A really exciting brilliant film, I loved it.
I could definitely see a different film plot surrounding drug cartel issues; the culture has changed significantly since the early to mid 2000s.
I’ve never watched “Traffic”, though I’ve heard of it. I’ll watch it later to make a comparison with “Sicario” later on, which I’ve watched and rewatched because the plot is brilliant and Benicio Del Toro was excellent in it.
The points made in both movies got me curious, especially about the take on this War on drugs and how the characters were portrayed. The concept of morality played a big role in this war, which had been tackled in this essay. It was up to us to understand the point made: that our own morality could get lost and tangled up in bigger webs woven by more problematic issues. Justice? Even that concept can get muddled pretty easily and lose all of its aspects.
Seeing a task force use the same tactics as a cartel really forces people to reflect: are the good guys still any different when they’ve realized their methods don’t work and have begun to use the most unorthodox methods to get their targets? Are they still the good guys? In “Sicario”, you ask yourself this question because the end justified the means. As antithetical as this war is, the American task force keeps going for reasons I can’t really pinpoint and justify, thus taking away all moralistic view in their actions. What they’re doing is disgusting, morally wrong… but they keep going. And they don’t care as long as it brings results.
This was a very interesting essay.
Drugs can’t be fought in a way,but regarding teen people I don’t think if the government allowed weed usage in medicine it would fight against home usage and that’s why I think they can’t
Villeneuve is definitely one of my favourite directors of all time; Sicario helped cement him in such high esteem. The film is equally engaging and grounded; it is a very visceral experience.
I was wondering what the author’s position was regarding the Sicario’s sequel and if that changes somehow his original ideas. But I am afraid that’s an answer that I’ll never get…
Twisted double talk. Traffic leaves one with a feeling of hopelessness and moral ambiguity.The bureaucracy is shown as ineffective. A drug lord’s wife is presented as a sympathetic character. The American side is just cops and robbers with neither the goods guys or the bad guys having anything but comic book dimensions. Michael Douglas as the neo conservative judge throws in the towel for illogical reasons.He gives up protecting his daughter from drugs.
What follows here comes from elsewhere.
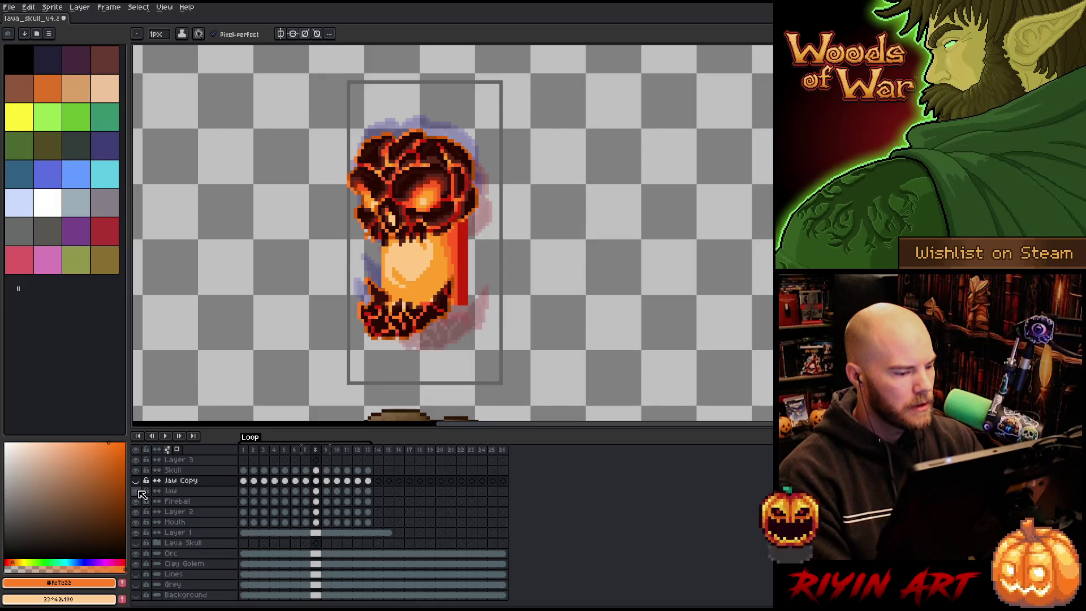
alt+click(138, 491)
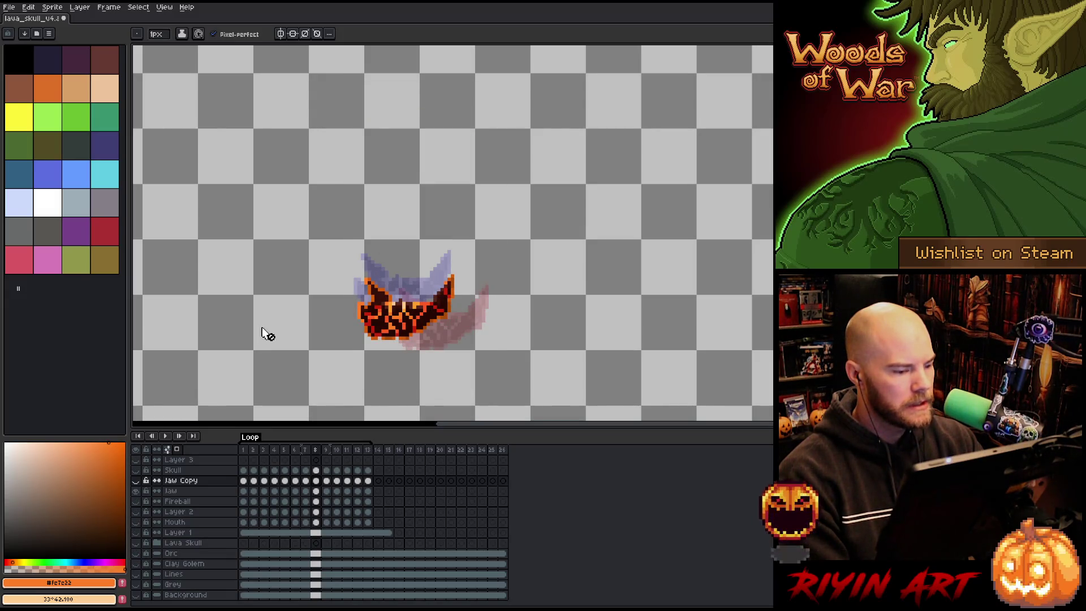
Step: Show the grey background and erase the dark horn above the jaw on frame 1
scroll(149, 579, down, 1)
click(136, 578)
Even the somewhat moralistic Mexican cop gives up the fight for a deal that preaches prevention but begs the issues. Traffic is truly morally bankrupt but not for the reasons stated here. Sicario on the other hand, doesn’t shy away from the war. It is equally bankrupt in its own way in that it settles for less: order instead of victory. And it tries to prove that by having the Sicario act out of charater by killing the drug lord’s family to prove the cause is unwinable.Siracio is cut from the same cloth as Traffic-trying to portray Mexico as something more than it really is which is a totally corrupt, desperate and yet complacent culture. At least Sicario doesn’t pretend cooperation is the answer and doesn’t pretend at Mexican nobility. And yes the dichotomy of these two movies is yet another legacy of the Vietnam War but it is the phony legacy that we were defeated and that defeat is our only option if we choose to fight. We didn’t lose In Vietnam.Politicians gave victory away after it was once by refusing to continue to support the South after the peace.Yes I can hardly wait for the next media iteration of this war. And shame on you Taylor Sheridan for exploiting Mexicans to prove a specious point.
A good essay. A perceptive examination of two movies addressing drugs from different points of view.
A good essay on a good movie. I wonder whether there is some credibility to the whether the drug world is as portrayed as in this movie.